I noticed an odd one today - my online available balance was c. €18 less than the nominal balance around noon. Later this evening I checked again and the nominal and available balances were the same and the c. €18 transaction was listed. It was a _Laser _point of sale transaction. I guess that when I first looked the transaction was not fully reflected but the amount paid had been "reserved". Is it normal to see such transactions partially reflected as above?


----------



## Satanta (17 Apr 2007)

Had the same issue with an AIB account (well, the GF did), ~€60 purchase of a train ticket by laser that we'd both forgotten about.

She queried it as she was phoning the 24hr banking on another matter and was told that the "balance" was the current balance as it stands, including any non processed transactions (not currently showing up in the transactions section).

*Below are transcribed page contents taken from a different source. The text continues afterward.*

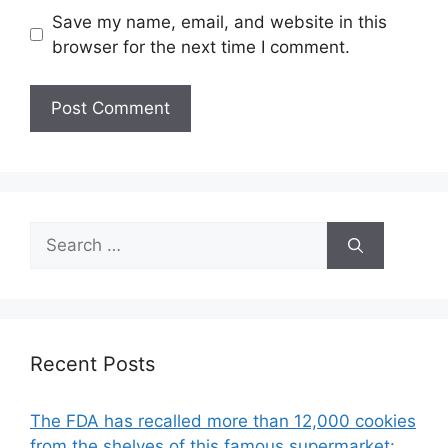
Save my name, email, and website in this
browser for the next time I comment.
Search
for:
Recent Posts
The FDA has recalled more than 12,000 cookies
from the shelves of this famous supermarket: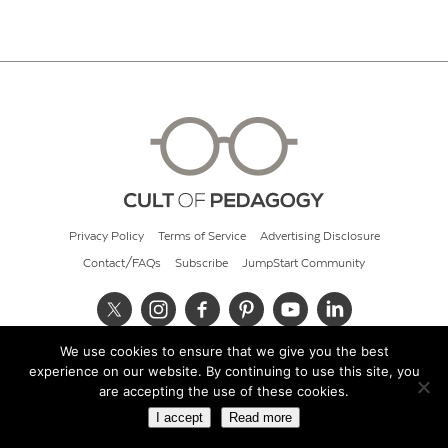
Privacy Policy
Terms of Service
Advertising Disclosure
Contact/FAQs
Subscribe
JumpStart Community
We use cookies to ensure that we give you the best
© 2026 Cult of Pedagogy
experience on our website. By continuing to use this site, you
are accepting the use of these cookies.
I accept
Read more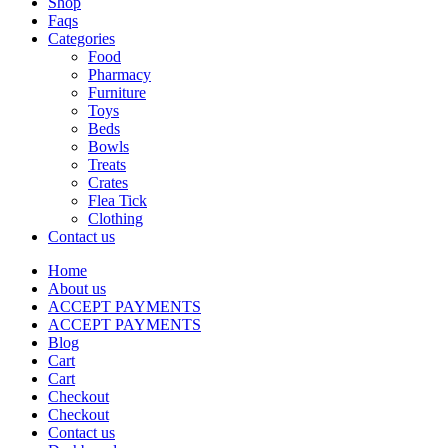
Shop
Faqs
Categories
Food
Pharmacy
Furniture
Toys
Beds
Bowls
Treats
Crates
Flea Tick
Clothing
Contact us
Home
About us
ACCEPT PAYMENTS
ACCEPT PAYMENTS
Blog
Cart
Cart
Checkout
Checkout
Contact us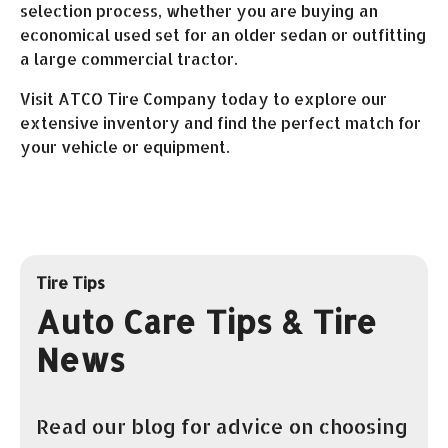
selection process, whether you are buying an
economical used set for an older sedan or outfitting
a large commercial tractor.
Visit ATCO Tire Company today to explore our
extensive inventory and find the perfect match for
your vehicle or equipment.
Tire Tips
Auto Care Tips & Tire
News
Read our blog for advice on choosing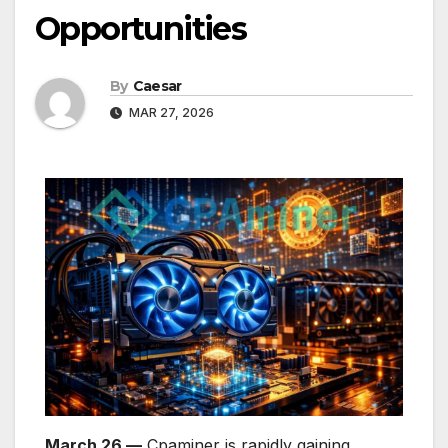
Opportunities
By
Caesar
MAR 27, 2026
March 26 —
Cpaminer is rapidly gaining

They commented that it was standard and happened on all accounts.


----------



## ClubMan (18 Apr 2007)

The only other time that I'd seen the "balance" and "available balance" differing was when chequest had been lodged that had not yet cleared. I didn't expect that you could have something similar for credits such as _Laser_ transactions not yet posted but which had "reserved" the money!? No big deal but I was just curious about the mechanics/details of how this worked...


----------



## Sue Ellen (18 Apr 2007)

I think I enquired on this some years back with possibly Visa ac with AIB. The answer I got was it was in the system and I think they might have used the expression "shaddowed" for the transaction. In other words the balance is showing up correctly but the transaction itself if just not appearing yet.


----------



## ClubMan (18 Apr 2007)

Thanks. I never noticed it before. I can come up with all sorts of logical _IT_ based explanations but it still surprised me from a purely administrative point of view.


----------



## Joe Nonety (18 Apr 2007)

A combination of the fact that the laser card gets used so much on my account and that PTSB are quite slow to process laser transactions and cheque lodgements means I can't ever remember seeing parity between "Account Balance" and "Available Balance".
I wonder which one they use for calculating interest.


----------